#### DIRECTIVE
Change "Harita" to "Map" everywhere in the entries and rewrite the lines with nothing else altered. Leave the pictures out.

#### DATA LISTING
# # # # # # #

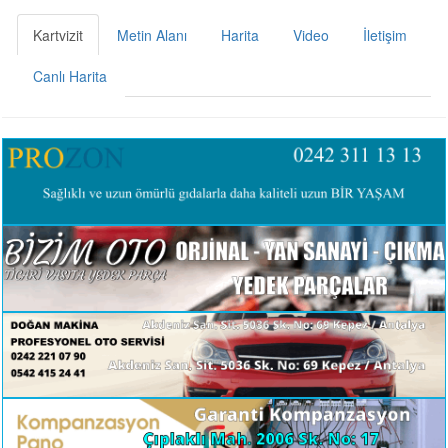
Kartvizit
Metin Alanı
Harita
Video
İletişim
Canlı Harita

# # # # # # #

#### RESULT FOR THIS EXERCISE
Kartvizit
Metin Alanı
Map
Video
İletişim
Canlı Map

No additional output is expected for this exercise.